Consequently the Venetian senate decided to demolish the whole place and sell the materials. For the remaining few cases of ships with the plague on board, the senate created the Lazzaretto Novissimo on the island of Poveglia in the southern lagoon.
However, the Lazzaretto Nuovo was not demolished. In 1797 the Republic of Venice surrendered to Napoleon, and within a year Venice was under Austrian rule.
The Austrians turn the island into a fortification, or rather a munitions dump for the Torre Massimiliana on the adjacent island of Sant’Erasmo.

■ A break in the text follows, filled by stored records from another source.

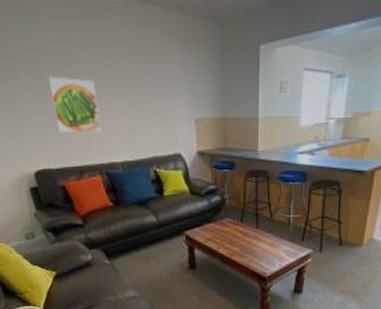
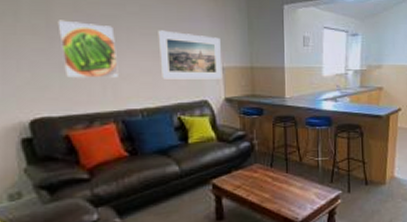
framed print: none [134,82,195,133] -> present [158,30,223,79]

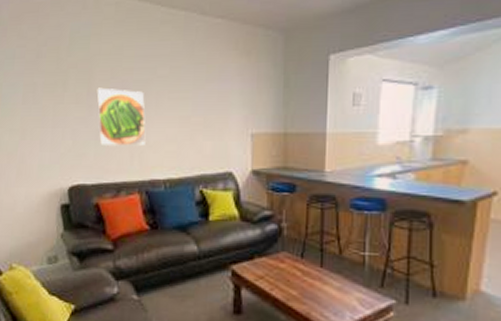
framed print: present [158,30,223,79] -> none [185,93,251,148]

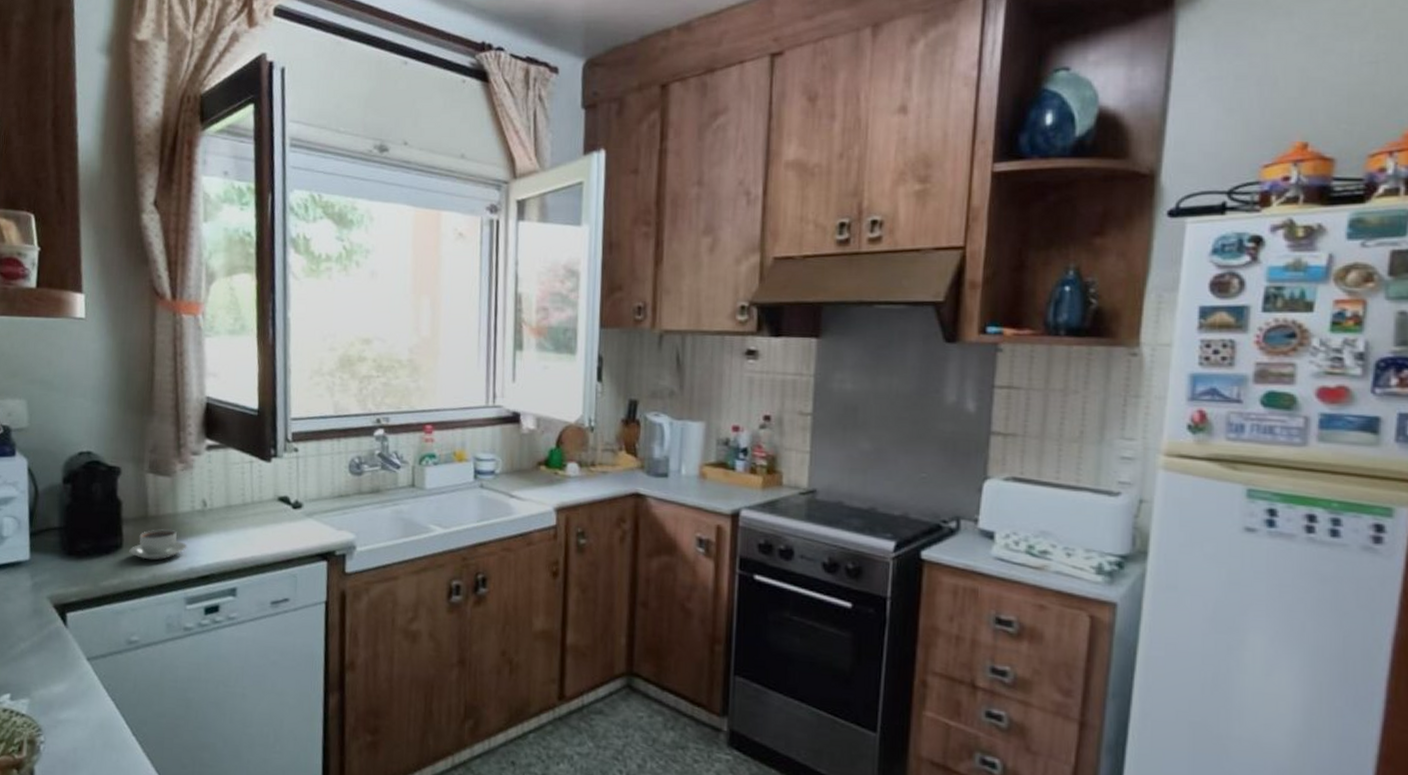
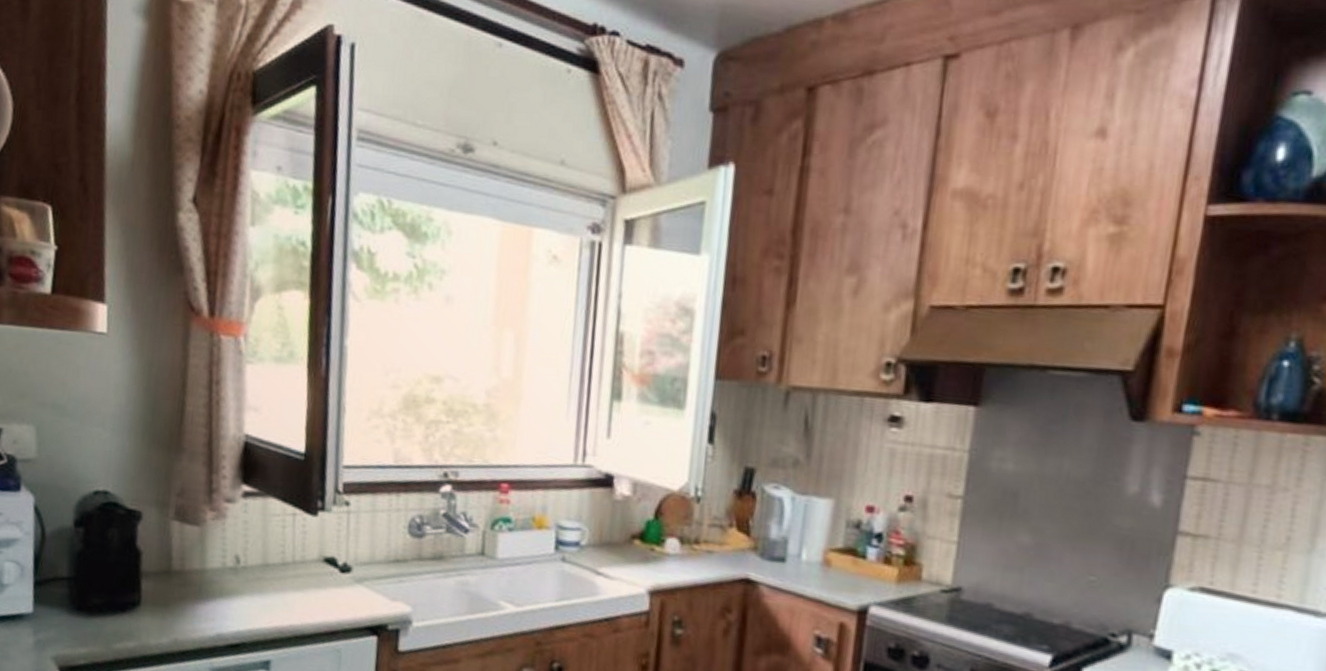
coffee cup: present [129,529,187,561] -> none [148,586,216,623]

They demolished many of the buildings and all the inner walls of the Lazzaretto, but the two gun powder towers and the tezon grando were spared.
When Venice later became Italian in 1866, the Italian army took over the island, and they stayed there until 1975. However, the last several decades the island served no real military purpose, and it was all but abandoned.
When the army left the island in the 1970s it was completely overgrown and the buildings were dilapidated and partially collapsed.
The rebirth of an island
Soon after the military left a group of volunteers started cleaning up the island. They cut down the brambles and excessive vegetation, and repaired some of the roofs.
Later they founded the EKOS Club, a non-profit organisation, and obtained a concession on the island from the Italian state.
The EKOS Club together with the ArcheoClub Italia are still today, forty years later, in charge of the island.
The Archeoclub Italia has organised archaeological digs and surveys over the years, and restoration of the writings and drawings in the tezon grando.
The combined result is that the Lazzaretto Nuovo is one of the very few abandoned islands of the lagoon that have been recovered, and it is by far the best researched and studied of the Venetian lazzaretti.